OBJECTIVE
Return each line of the items below that contains the word "watch".

[Items from a dataset]
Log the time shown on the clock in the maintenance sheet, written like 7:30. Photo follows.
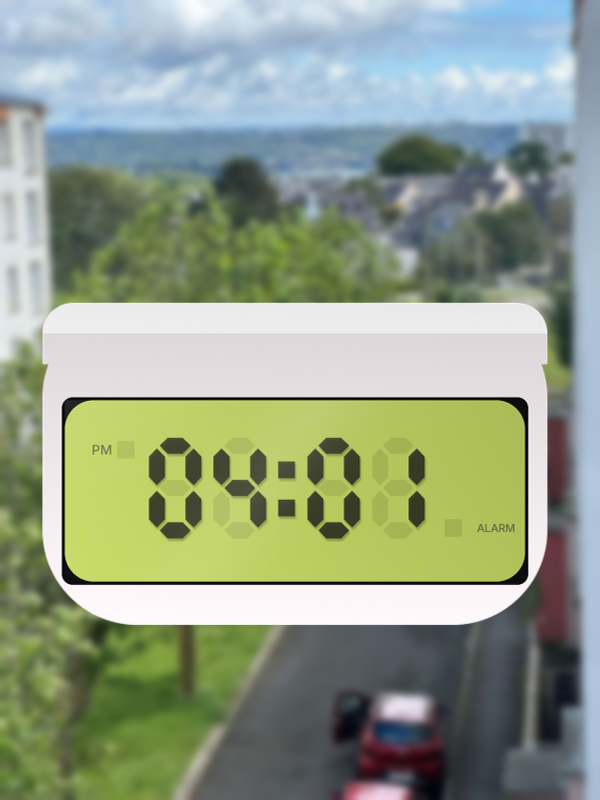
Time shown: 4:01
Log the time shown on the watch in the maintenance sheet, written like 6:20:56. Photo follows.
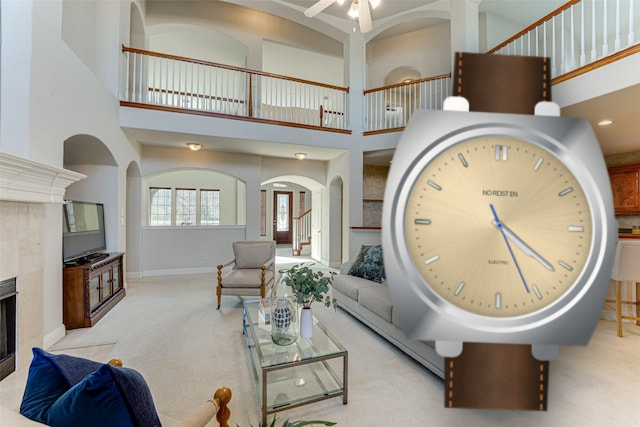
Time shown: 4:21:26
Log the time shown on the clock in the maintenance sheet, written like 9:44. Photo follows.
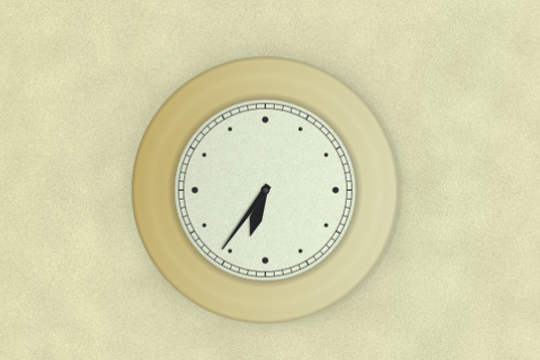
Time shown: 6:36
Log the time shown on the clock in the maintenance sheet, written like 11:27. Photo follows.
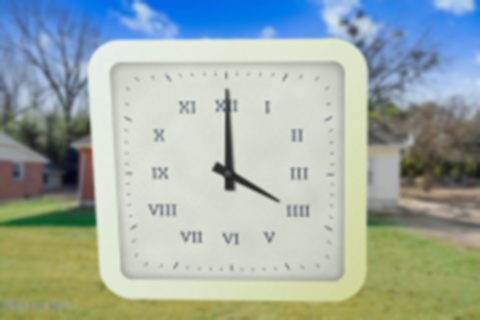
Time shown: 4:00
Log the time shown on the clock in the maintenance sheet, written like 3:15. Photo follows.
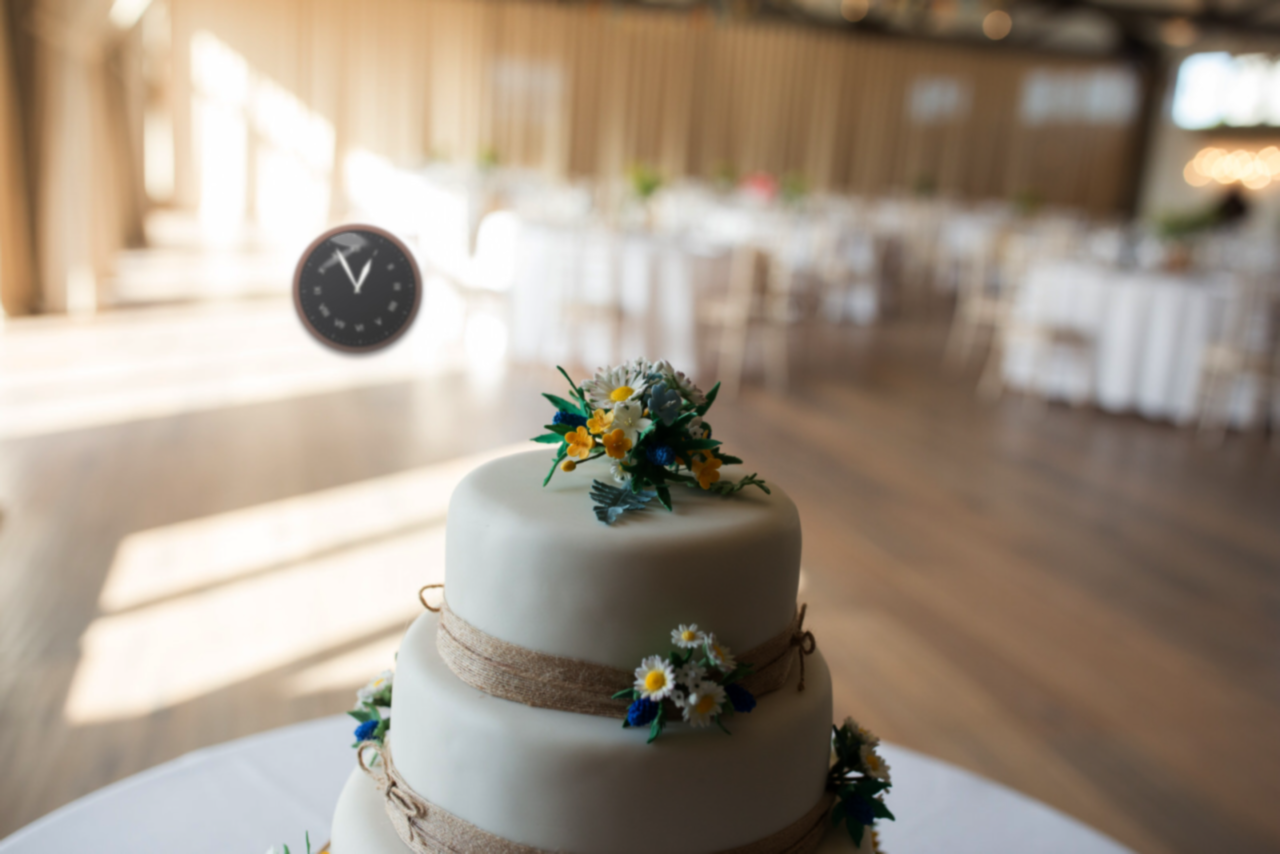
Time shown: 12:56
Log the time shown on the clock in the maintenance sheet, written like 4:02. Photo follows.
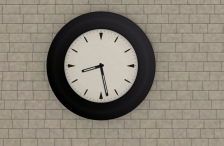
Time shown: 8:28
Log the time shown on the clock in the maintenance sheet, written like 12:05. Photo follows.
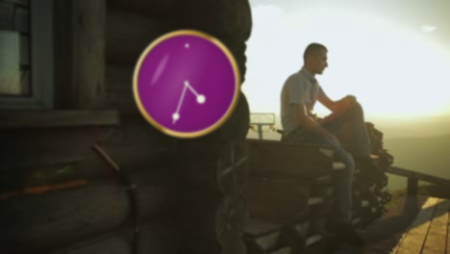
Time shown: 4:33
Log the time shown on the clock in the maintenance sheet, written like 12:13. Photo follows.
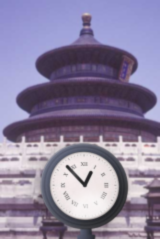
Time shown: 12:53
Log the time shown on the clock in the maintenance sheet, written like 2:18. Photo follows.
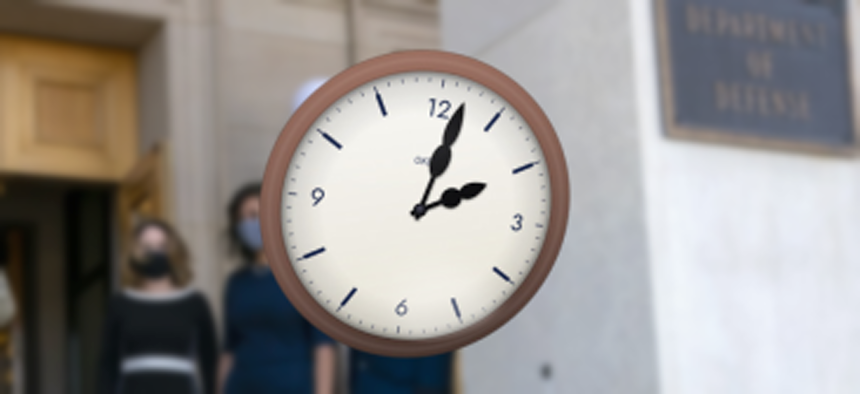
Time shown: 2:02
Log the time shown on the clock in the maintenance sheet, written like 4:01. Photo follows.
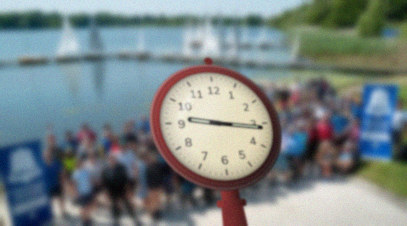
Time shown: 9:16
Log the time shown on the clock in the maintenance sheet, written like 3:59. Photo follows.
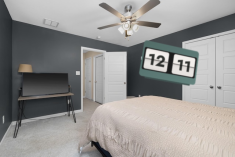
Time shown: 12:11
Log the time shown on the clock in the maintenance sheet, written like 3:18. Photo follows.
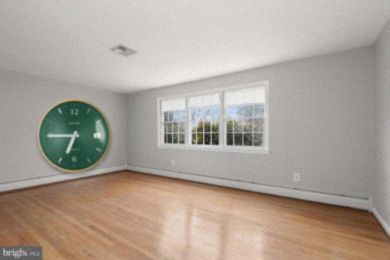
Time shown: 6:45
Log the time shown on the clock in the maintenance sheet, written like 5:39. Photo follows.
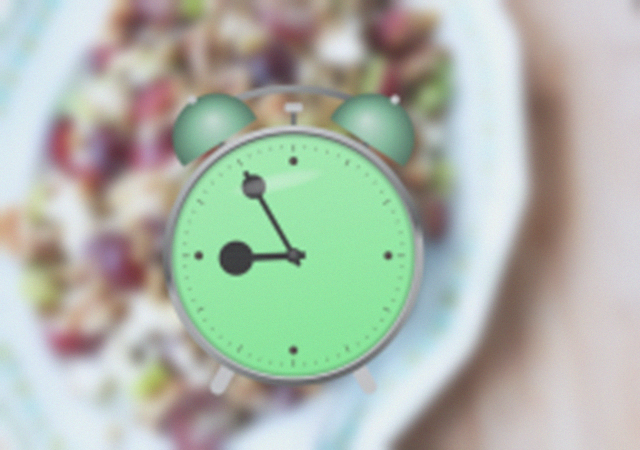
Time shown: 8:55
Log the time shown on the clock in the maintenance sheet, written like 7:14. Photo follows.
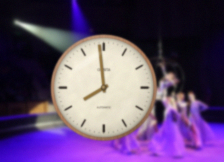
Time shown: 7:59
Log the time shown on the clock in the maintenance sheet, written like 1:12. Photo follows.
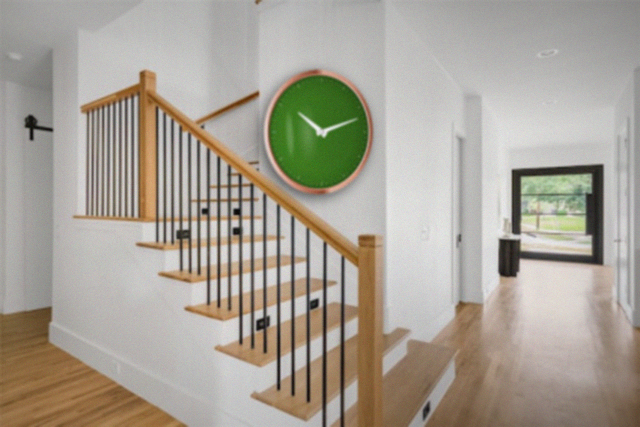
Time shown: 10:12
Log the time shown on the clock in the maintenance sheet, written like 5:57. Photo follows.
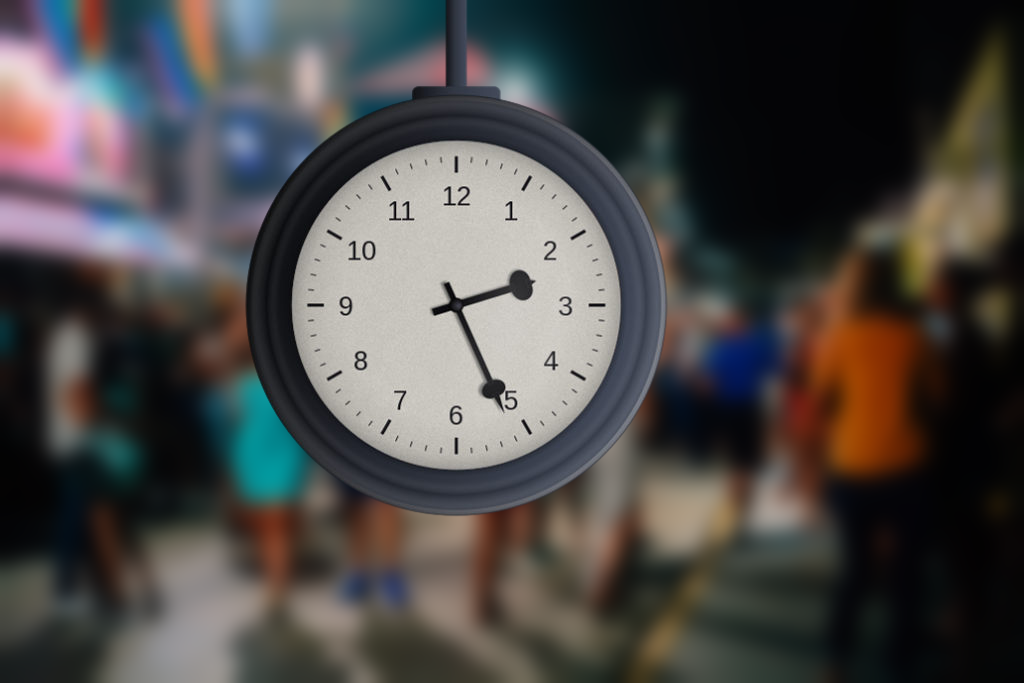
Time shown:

ANSWER IN FULL
Log the time shown on the watch in the maintenance sheet, written like 6:20:56. Photo follows.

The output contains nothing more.